The last few months saw a lower activity in behavioral health mergers and acquisitions as compared to 2021-22. This increases the significance of careful financial evaluation to ensure that transactions align with business goals, regulatory requirements, and long-term profitability. Financial due diligence helps buyers and sellers alike in assessing risks and determining fair valuations. This blog will explain the significance of financial due diligence in behavioral health mergers and acquisitions in detail.Â
Do you need help with behavioral health mergers and acquisitions? Get a consultation from Strategique Partners’ M&A consulting services today.Â
Importance of Financial Due Diligence in Behavioral Health Mergers and Acquisitions
The behavioral health market operates within a complex net of regulatory and ethical expectations and includes complicated financial structures. Therefore, when a business deal takes place in this sector, several key factors such as these are important in understanding behavioral health M&A:
- Operational expenses
- Reimbursement models
- Compliance risks
Here are some of the most significant ways in which financial due diligence can help you:
1. Helps Find Out the True Value of a Business
The importance of healthcare business valuation in behavioral health M&A can not be overemphasized. Buyers and sellers need to ascertain the true worth of the business.
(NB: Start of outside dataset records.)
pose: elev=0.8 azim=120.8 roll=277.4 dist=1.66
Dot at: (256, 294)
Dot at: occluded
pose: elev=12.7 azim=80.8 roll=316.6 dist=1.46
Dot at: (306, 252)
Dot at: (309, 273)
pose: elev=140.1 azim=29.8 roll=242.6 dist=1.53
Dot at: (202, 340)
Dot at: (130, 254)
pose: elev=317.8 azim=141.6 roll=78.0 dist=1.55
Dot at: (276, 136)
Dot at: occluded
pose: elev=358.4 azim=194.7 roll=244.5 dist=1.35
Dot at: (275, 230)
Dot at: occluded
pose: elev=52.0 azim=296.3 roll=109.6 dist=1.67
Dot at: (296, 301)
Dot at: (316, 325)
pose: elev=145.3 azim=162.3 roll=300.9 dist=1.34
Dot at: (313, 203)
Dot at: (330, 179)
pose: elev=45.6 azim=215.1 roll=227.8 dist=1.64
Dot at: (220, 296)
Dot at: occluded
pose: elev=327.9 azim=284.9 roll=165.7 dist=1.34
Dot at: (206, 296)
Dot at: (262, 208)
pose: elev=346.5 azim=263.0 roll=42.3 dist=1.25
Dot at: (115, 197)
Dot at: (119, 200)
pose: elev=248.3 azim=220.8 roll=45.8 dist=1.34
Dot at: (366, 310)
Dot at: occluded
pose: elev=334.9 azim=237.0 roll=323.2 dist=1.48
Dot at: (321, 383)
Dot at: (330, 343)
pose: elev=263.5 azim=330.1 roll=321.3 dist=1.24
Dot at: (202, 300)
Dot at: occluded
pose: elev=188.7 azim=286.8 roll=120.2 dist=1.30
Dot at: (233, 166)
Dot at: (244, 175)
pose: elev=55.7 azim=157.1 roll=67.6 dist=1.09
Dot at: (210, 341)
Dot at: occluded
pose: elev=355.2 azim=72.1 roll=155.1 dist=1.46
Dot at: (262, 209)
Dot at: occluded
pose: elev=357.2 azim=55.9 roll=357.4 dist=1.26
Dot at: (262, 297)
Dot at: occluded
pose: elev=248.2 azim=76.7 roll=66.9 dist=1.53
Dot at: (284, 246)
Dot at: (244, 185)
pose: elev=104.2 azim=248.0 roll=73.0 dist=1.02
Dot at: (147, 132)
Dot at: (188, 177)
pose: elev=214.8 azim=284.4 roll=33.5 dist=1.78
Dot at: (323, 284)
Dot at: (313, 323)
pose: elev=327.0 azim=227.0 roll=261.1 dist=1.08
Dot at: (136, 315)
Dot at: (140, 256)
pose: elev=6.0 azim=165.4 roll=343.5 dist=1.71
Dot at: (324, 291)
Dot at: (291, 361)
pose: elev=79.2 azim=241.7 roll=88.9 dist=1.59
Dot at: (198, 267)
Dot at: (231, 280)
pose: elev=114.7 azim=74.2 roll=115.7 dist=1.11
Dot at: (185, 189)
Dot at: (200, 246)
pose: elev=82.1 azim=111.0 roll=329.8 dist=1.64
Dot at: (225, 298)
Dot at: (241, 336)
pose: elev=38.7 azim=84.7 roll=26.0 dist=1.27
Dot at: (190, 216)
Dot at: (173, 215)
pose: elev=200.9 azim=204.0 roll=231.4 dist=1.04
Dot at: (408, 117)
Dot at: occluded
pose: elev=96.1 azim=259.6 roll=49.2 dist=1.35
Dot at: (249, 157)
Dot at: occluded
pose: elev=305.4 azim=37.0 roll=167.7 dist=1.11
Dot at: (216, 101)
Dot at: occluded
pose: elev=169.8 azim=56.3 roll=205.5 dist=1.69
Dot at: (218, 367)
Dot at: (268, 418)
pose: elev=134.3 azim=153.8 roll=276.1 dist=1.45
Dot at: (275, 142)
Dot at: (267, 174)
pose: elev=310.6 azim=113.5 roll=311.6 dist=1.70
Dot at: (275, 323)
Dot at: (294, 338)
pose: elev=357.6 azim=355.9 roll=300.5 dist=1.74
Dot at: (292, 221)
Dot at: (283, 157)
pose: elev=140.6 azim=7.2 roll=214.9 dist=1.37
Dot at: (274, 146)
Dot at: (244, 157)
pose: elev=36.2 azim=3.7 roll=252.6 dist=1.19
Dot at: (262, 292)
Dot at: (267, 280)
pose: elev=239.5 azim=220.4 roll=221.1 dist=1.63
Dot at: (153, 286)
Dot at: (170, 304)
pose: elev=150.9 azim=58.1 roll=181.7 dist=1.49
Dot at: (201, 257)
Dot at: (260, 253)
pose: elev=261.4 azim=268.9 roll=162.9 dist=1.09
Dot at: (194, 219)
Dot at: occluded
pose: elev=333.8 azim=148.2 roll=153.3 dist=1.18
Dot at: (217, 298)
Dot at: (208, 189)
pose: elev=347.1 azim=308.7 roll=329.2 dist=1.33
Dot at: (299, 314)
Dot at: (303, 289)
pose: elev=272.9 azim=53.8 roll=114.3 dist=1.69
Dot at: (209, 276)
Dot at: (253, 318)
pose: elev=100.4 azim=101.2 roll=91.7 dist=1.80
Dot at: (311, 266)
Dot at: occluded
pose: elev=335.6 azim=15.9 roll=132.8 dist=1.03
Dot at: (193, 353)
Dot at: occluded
Financial due diligence can help them in asserting the following:
- Earnings
- Assets
- Customer Base
- Liabilities
- Revenue sources
Business valuation is one of the most complicated yet the most important aspects of business transactions. You can get help from financial valuation services to cover this base.Â
2. Identification of Financial and Operational Risks
To ensure prosperity in the future and understand the actual worth of business, a comprehensive knowledge of all the risks is essential. What financial due diligence helps you in is identifying hidden risks by encouraging a close review of the following:
- Insurance reimbursements
- Financial statements
- Regulatory compliance
Financial and operation risks can go unnoticed due to common mistakes in behavioral health M&A. This is why financial due diligence is essential.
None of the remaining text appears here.